Using fear of failure and power as motivations to climb the corporate ladder is turning women off from senior management jobs, according to a new report.
Talent measurement company SHL has surveyed more than a million employees to research on leadership potential, across gender and generations, and has found the motivation techniques adopted by businesses may be turning women off from senior management jobs.
Men in leadership positions are motivated more by power and fear of failure, whereas women are more motivated by a constructive working atmosphere and receiving recognition for their achievements.
Worryingly, the UK lies in 19th position for the percentage of women in leadership roles with 18% - way behind Norway, Thailand and Italy. The US, as a comparison, doesn't even make the top 20 (see table below).
Businesses must recognise their cultures, goals and motivations need to change before women will appear on company boards, according to the report.
Paul Levett, chief product officer at SHL, told the Huffington Post UK that if businesses were serious about wanting more women at the top level, it would need to change office culture.
"The fact that some businesses operate using a fear of failure motivation isn't helpful," he said. "We're educating people, but the change needs to come from those at the top.
"The management process needs to link the way individuals progress while at a firm with traits that are positive for everyone, not just those that men find motivational."

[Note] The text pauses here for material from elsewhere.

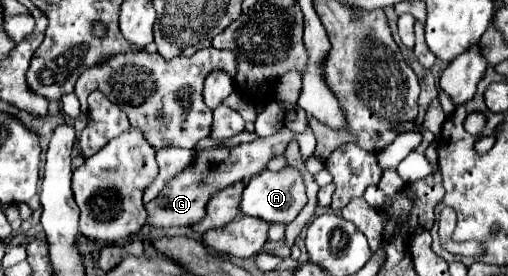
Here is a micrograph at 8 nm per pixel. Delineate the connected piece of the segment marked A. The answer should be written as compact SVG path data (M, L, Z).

Infographic showing motivation by gender - Source: SHL
Levett added there could be an element of a vicious circle in effect; men dominate boards now and set the agenda for cultural values to be adopted and aspired to by employees, and therefore those values will always be geared towards male goals.
The research arrives on the back of one of the FTSE 100's only female chief executives stepping down - Dame Marjorie Scardino became the first female chief executive of a FTSE 100 company when she took the helm at Pearson in 1997.
Since her appointment there were never more than five female FTSE100 chief execs at any one time, and today there are just four; Burberry boss Angela Ahrendts, Cynthia Carroll, who has run mining company Anglo American since early 2007 and Imperial Tobacco's chief executive Alison Cooper.
Globally, at companies with more than 1,000 employees, women’s representation diminishes significantly as responsibility and titles increase: 48% of junior-level positions are held by women, which drops to 36% for mid-level roles and just over 26% for senior level jobs including senior vice presidents and above, according to CEB research.
And according to the 30% Club, a group of chairmen voluntarily committed to bringing more women onto UK corporate boards, women now account for just 17.5% of FTSE 100 board positions.
The research from SHL, conducted by Opinion Matters, also showed that just 49% of women were in favour of introducing quotas to boardrooms - and only 32% of men were in favour of them.
Table showing the top 20 countries by percentage of leadership roles - Source: SHL
But it's not just women who are missing out - boards are woefully under-represented in other areas too, such as with those from other ethnicities, those much older candidates and those who are disabled.
"HR staff and executives must look at the data that is available about why women and others are disengaging - changing policy is part of the process and the only way of doing that is to build a business case around it," Levett continued.
"Some companies are struggling to attract and retain top talents and are suffering from high levels of churn - being more flexible to those who are older, or have family commitments or who need unconventional working hours or practices makes good business sense for the long term."